▸ **Seitenauszug**:

● ● ●

Beim Klaviervorspiel letzte Woche hat unser Sohn ein kleines Stückchen von Beethoven vorgespielt, das man beinahe als „Familienstück“ bezeichnen könnte. Denn die Sechs Ecossaisen Es-Dur habe ich selbst vor ungefähr vor 20 Jahren auf einem Vorspiel der Musikschule kennengelernt und dann im Klavierunterricht geübt, und auch manche unserer Kinder haben es gespielt, zuletzt nun unser Jüngster.
Eine Ecossaise ist ursprünglich ein schottischer Tanz. Über das Stück selbst ist wenig bekannt. Beethoven hat es vermutlich für Unterrichtszwecke geschrieben und dafür keine Opuszahl vergeben. 1955 wurde es im Werkverzeichnis von Georg Kinsky als WoO 83 aufgelistet, also als Werk ohne Opuszahl. Trotzdem ist es ein echter Beethoven, ein herrliches Stückchen mit sechs Variationen.
Auf der Klassikliste hören wir also die Sechs Ecossaisen Es-Dur WoO 83 von Ludwig van Beethoven. Es spielt Friedrich Gulda (1930–2000) in einer großartigen Live-Aufnahme vom 4. November 1966 aus der Liederhalle Stuttgart.

● ● ●

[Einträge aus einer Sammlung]
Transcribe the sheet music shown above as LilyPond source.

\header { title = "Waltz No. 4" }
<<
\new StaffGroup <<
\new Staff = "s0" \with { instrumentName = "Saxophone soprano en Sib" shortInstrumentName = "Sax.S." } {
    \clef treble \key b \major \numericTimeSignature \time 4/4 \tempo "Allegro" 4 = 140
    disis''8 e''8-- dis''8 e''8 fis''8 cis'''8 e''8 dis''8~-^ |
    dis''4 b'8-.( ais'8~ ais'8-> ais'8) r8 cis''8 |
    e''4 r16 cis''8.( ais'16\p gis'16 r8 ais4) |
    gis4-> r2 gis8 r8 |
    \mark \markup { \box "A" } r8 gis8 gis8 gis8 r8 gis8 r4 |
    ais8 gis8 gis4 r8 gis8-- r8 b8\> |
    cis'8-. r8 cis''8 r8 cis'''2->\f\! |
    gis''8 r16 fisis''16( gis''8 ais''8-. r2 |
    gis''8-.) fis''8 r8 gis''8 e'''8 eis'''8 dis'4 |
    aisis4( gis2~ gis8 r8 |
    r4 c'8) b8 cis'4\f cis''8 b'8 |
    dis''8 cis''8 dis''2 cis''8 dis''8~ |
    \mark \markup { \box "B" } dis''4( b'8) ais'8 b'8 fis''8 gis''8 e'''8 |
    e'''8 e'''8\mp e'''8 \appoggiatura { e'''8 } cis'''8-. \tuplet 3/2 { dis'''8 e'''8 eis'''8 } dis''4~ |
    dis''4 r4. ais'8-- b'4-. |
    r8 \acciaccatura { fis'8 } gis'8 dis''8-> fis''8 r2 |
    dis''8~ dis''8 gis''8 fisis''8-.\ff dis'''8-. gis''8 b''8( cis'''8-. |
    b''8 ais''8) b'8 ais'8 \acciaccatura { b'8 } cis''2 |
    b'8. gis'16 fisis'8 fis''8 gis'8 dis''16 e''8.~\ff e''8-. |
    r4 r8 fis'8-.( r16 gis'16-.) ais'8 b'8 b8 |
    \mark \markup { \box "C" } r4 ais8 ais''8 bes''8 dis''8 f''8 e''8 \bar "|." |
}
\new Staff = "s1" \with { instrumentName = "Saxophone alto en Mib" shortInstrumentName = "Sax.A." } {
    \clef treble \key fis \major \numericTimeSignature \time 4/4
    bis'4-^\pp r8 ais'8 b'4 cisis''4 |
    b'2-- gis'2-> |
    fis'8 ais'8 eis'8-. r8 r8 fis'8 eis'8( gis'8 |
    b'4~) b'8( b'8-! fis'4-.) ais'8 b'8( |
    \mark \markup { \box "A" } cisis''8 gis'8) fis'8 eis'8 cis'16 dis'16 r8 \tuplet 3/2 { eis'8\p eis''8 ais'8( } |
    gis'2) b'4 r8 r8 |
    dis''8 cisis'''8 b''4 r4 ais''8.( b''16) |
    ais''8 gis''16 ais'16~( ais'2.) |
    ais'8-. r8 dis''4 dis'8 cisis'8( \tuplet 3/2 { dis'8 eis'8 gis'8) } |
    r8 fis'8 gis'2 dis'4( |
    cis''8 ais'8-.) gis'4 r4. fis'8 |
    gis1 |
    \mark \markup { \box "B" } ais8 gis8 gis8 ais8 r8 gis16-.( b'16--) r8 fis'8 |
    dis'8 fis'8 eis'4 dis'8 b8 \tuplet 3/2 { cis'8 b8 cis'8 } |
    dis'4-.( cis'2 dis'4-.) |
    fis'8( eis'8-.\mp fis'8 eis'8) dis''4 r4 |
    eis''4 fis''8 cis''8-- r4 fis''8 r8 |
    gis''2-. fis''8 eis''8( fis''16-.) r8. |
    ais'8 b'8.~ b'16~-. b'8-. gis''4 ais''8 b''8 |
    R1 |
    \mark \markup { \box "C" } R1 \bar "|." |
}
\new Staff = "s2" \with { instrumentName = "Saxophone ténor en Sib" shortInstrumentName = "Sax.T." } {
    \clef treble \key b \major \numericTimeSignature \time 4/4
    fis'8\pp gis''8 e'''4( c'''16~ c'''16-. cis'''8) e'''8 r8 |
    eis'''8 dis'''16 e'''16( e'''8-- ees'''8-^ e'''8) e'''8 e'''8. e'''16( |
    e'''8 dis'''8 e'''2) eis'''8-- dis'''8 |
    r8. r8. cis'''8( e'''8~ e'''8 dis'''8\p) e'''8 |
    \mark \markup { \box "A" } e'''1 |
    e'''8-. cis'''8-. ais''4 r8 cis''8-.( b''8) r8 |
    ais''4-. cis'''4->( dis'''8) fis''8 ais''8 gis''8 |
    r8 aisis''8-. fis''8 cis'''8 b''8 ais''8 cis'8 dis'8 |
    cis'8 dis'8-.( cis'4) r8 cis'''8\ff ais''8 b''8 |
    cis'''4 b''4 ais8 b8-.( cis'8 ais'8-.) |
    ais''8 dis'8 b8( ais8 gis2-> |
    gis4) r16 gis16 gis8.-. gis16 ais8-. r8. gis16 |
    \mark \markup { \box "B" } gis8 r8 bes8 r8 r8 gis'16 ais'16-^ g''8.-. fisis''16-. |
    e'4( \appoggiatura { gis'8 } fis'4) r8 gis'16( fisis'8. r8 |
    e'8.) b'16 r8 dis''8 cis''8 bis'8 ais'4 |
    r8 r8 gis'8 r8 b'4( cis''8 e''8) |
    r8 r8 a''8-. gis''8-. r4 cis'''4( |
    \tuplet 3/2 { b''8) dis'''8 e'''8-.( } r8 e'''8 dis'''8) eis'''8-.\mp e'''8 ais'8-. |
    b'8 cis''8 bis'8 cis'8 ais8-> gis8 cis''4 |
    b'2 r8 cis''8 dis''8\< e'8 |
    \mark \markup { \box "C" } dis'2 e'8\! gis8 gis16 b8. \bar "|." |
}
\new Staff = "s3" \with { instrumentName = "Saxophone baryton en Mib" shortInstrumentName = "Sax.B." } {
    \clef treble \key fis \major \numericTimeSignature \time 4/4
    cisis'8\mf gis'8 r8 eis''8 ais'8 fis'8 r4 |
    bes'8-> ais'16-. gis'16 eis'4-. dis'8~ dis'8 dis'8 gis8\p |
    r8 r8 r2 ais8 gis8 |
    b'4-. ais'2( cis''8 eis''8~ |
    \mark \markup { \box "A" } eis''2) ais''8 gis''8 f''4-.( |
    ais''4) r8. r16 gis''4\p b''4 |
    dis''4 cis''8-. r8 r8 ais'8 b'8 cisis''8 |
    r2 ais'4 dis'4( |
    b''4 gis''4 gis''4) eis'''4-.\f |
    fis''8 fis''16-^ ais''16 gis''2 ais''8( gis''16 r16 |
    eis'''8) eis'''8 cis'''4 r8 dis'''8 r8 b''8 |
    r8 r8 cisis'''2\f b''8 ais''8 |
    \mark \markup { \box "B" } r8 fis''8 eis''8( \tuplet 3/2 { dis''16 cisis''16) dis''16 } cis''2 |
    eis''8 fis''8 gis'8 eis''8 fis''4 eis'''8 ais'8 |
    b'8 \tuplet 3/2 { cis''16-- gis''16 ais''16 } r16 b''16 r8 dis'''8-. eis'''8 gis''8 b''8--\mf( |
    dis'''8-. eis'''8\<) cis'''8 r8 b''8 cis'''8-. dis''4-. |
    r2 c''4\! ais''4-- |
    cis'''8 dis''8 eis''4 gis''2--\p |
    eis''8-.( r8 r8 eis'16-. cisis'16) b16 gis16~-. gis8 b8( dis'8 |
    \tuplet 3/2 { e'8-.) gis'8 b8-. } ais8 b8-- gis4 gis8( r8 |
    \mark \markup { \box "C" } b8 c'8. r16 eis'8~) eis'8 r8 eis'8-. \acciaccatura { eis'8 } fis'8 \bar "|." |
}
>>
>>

● ● ●

▸ **Aufgaben**:
(A) Unter welcher Bezeichnung wurde das Stück laut dem Seitenauszug 1955 im Werkverzeichnis von Georg Kinsky aufgelistet?
(B) Schreib aus dem Seitenauszug den Abschnitt wortgetreu ab: Beginne bei den Worten „Beim Klaviervorspiel letzte“ und hör nach „nun unser Jüngster.“ auf.

▸ **Lösungen**:
(A) Als WoO 83, also als Werk ohne Opuszahl.

(B)
Beim Klaviervorspiel letzte Woche hat unser Sohn ein kleines Stückchen von Beethoven vorgespielt, das man beinahe als „Familienstück“ bezeichnen könnte. Denn die Sechs Ecossaisen Es-Dur habe ich selbst vor ungefähr vor 20 Jahren auf einem Vorspiel der Musikschule kennengelernt und dann im Klavierunterricht geübt, und auch manche unserer Kinder haben es gespielt, zuletzt nun unser Jüngster.